From the 1940s until the early 2000s, the school premises were hired during holidays by the Iwerne Trust for their evangelical Christian camps called the Iwerne camps, established by Scripture Union staff member E. J. H. "Bash" Nash. These holidays, aimed at boys from the top thirty British public schools, were highly influential on British evangelicalism, with attendees including theologian John Stott, bishops David Sheppard, Maurice Wood and Timothy Dudley-Smith, Archbishop Justin Welby and Alpha course founder Nicky Gumbel.

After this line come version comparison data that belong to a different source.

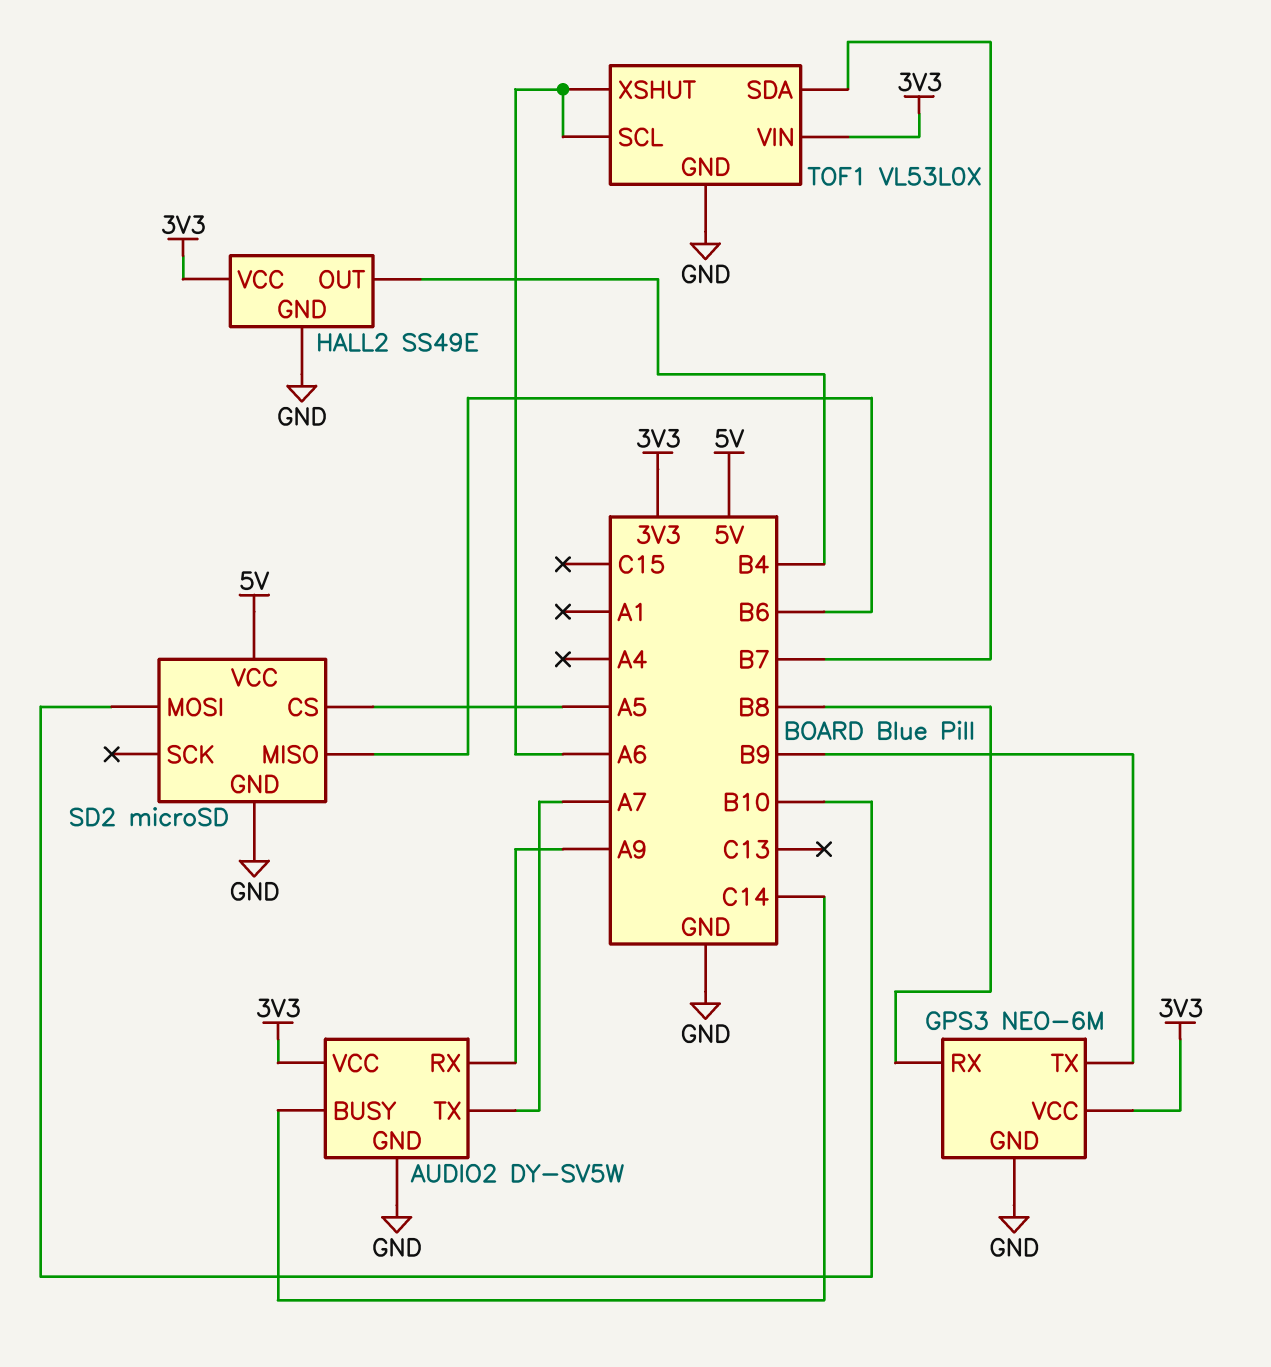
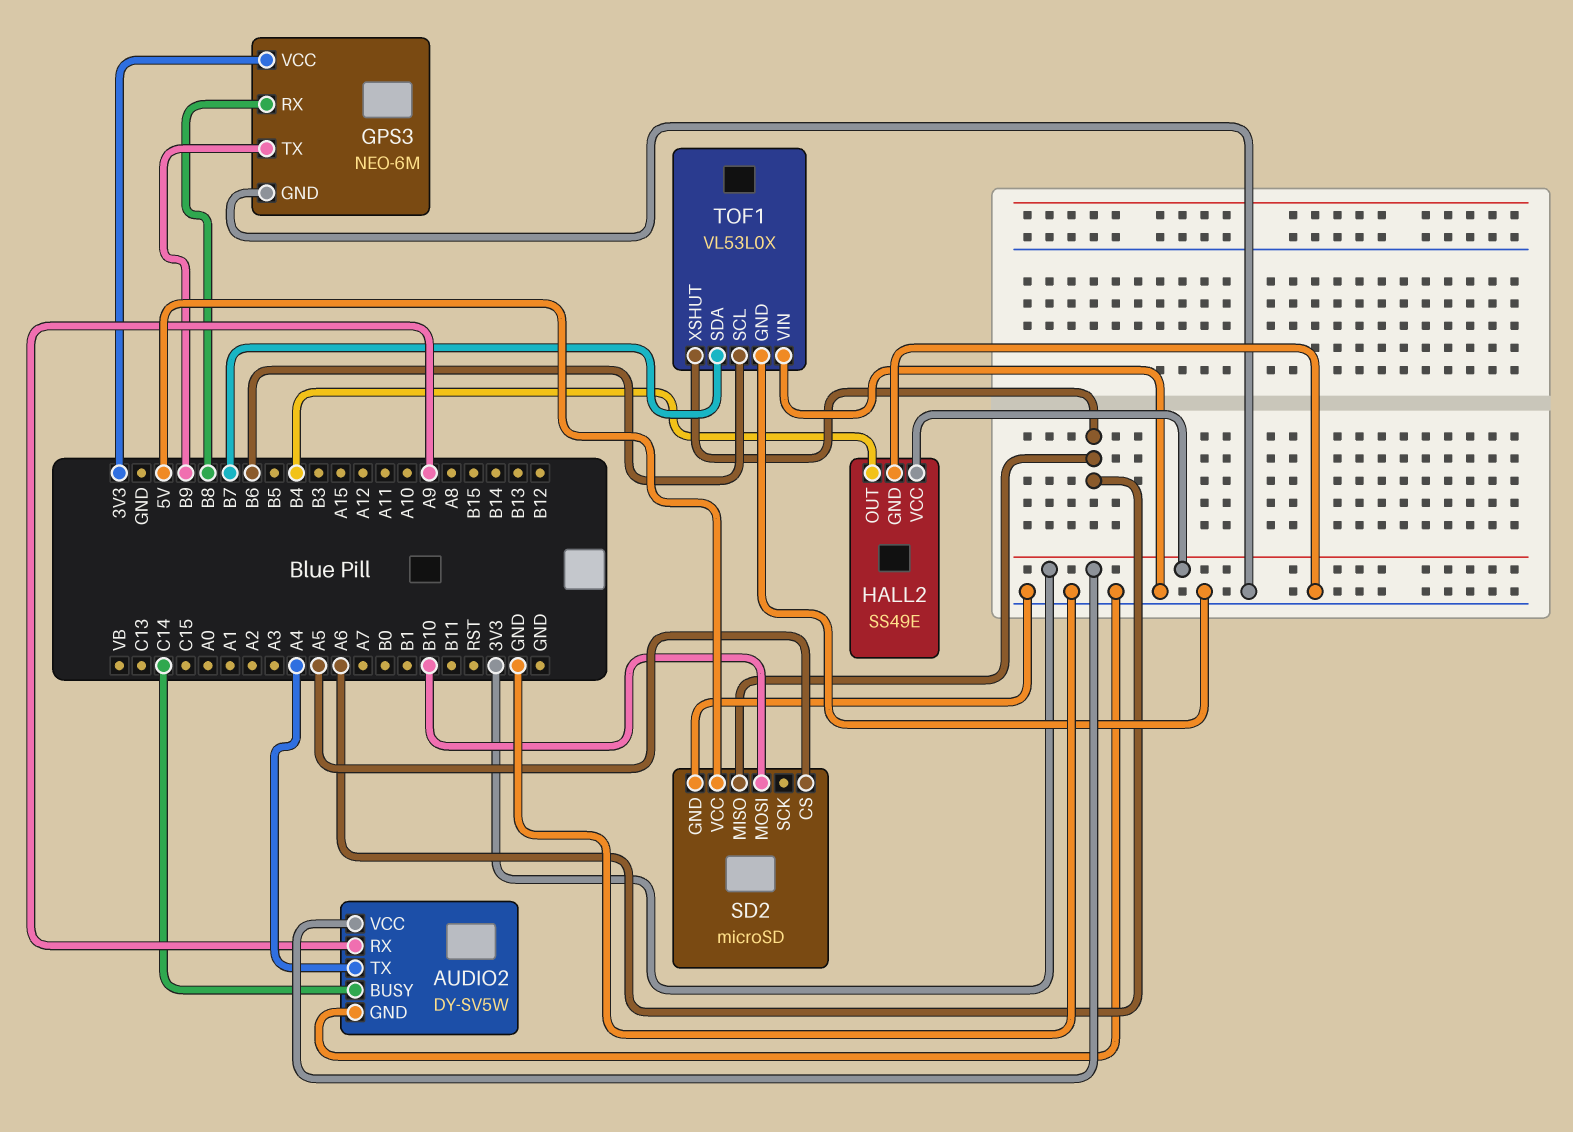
AUDIO2 pin TX: A7 -> A4
SD2 pin MISO: B6 -> A6
TOF1 pin SCL: A6 -> B6
TOF1 pin VIN: 3V3 -> GND

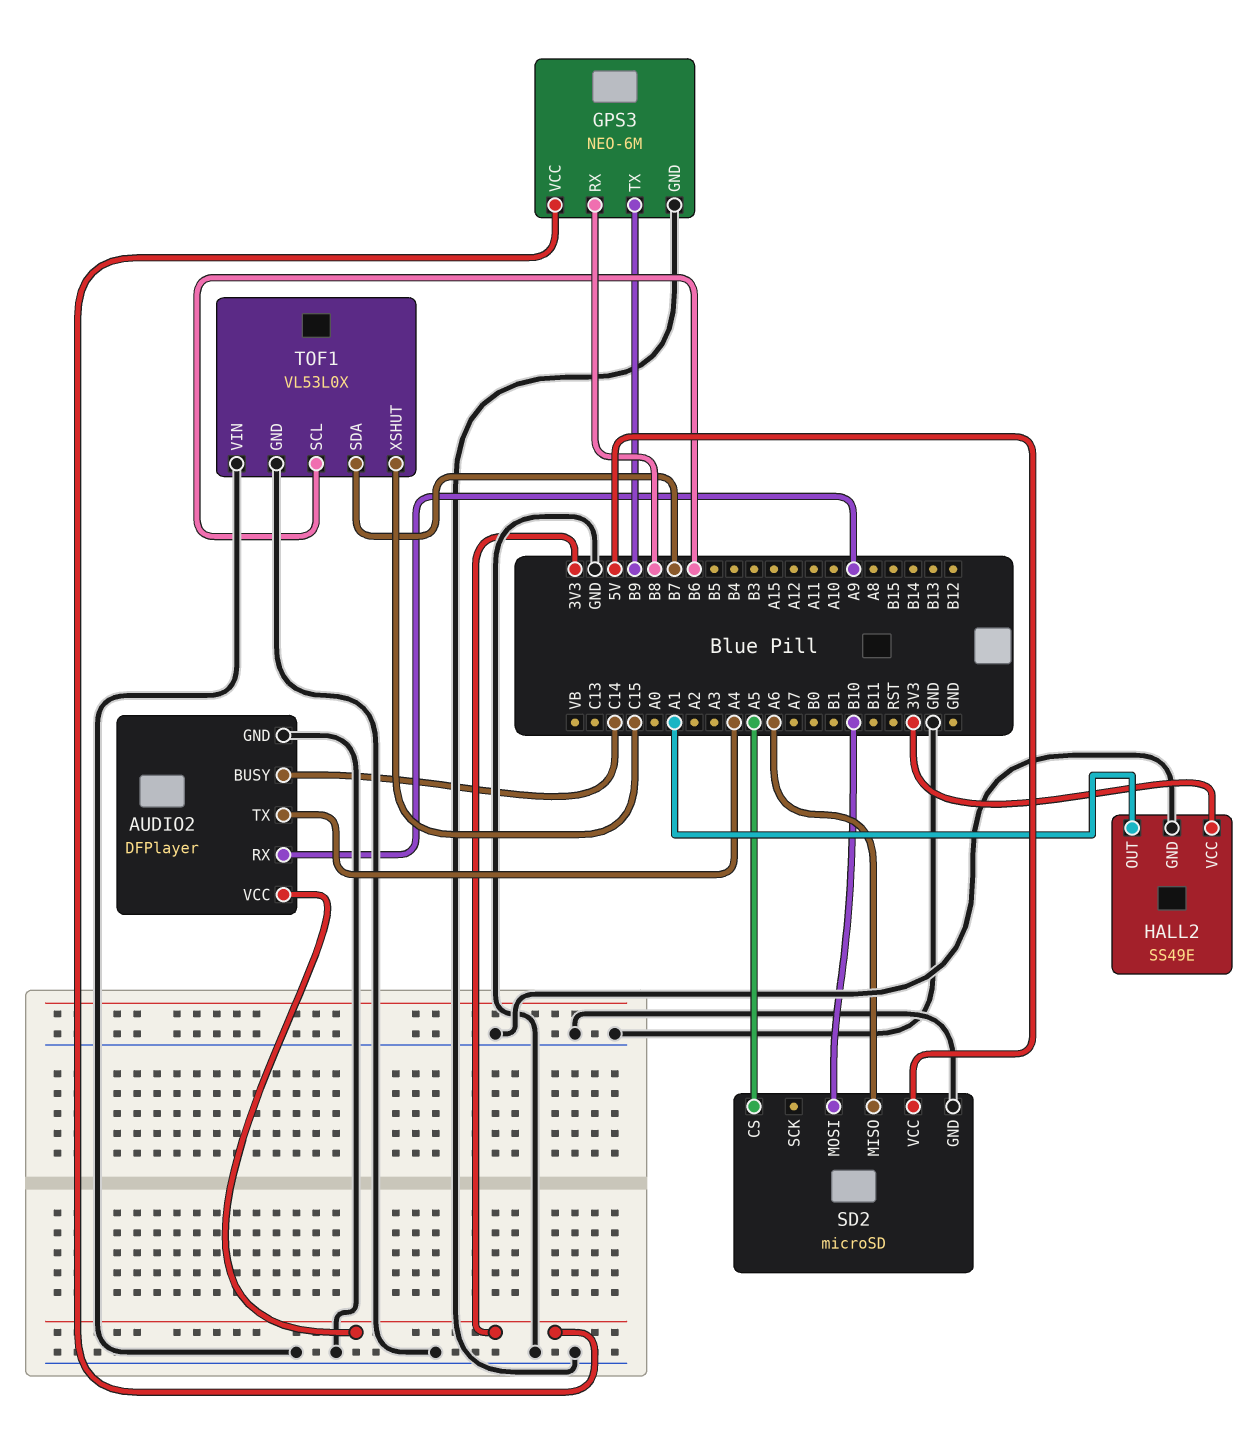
AUDIO2: DY-SV5W -> DFPlayer
HALL2 pin OUT: B4 -> A1
TOF1 pin XSHUT: A6 -> C15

While the school served as the venue, the camps were independently organized. The camps later became the subject of media scrutiny due to the abuse carried out by camp leader John Smyth; independent reviews identified that while Smyth recruited victims at the camps, the physical abuse primarily occurred at his private residence in Winchester.

== Sports ==
Clayesmore has a purpose built sports centre on its grounds, including a swimming pool, as well as many other sports facilities. These include a full size astro pitch for hockey, tennis courts and cricket pitches (during the summer months), several rugby pitches, and athletics facilities.

== Heads ==
Former heads include:
- Alexander Devine, 1896–1930
- Aubrey de Sélincourt, 1931–1935
- Evelyn Mansfield King, 1935–1945

== Notable alumni ==

Former pupils (Old Clayesmorians or OCs) include:
- Anthony Allen, England rugby union player
- Edward Ardizzone, artist, writer and illustrator
- Martin Bott, geologist
- John Brooke-Little, officer of arms and heraldry expert
- Sir Marcus Cheke, diplomat
- John Craxton, painter
- Robyn Denny, artist
- George Devine, theatre manager
- Glynn Edwards, actor
- Brian Epstein, manager of The Beatles
- Nicole Faraday, actress
- Eric Fernihough, former holder of the motorcycle world speed record
- Nicholas C. Handy, theoretical chemist
- Tony Hart, artist and creator of Morph
- Graham Hayes, commando
- Stephen Joseph, pioneer of Theatre in the Round
- Lewis McManus, Hampshire and Northamptonshire cricketer
- Sir Howard Panter, theatre impresario
- John Plamenatz, political philosopher
- Julian Rathbone, novelist
- Jeremy Rogers, designer and builder of racing yachts such as Contessa 26 and Contessa 32
- Mike Scott, television presenter
- Hugh Stewart, film editor
- Sir Rodney Sweetnam, President of the Royal College of Surgeons 1995–98
- David Walser, Archdeacon of Ely

==Notable former masters==
- Geoff Keating (1937–2026), founder member of The Master Singers

== In popular culture ==
The main house was used as a filming location for the Only Fools and Horses episode, A Touch of Glass (1982).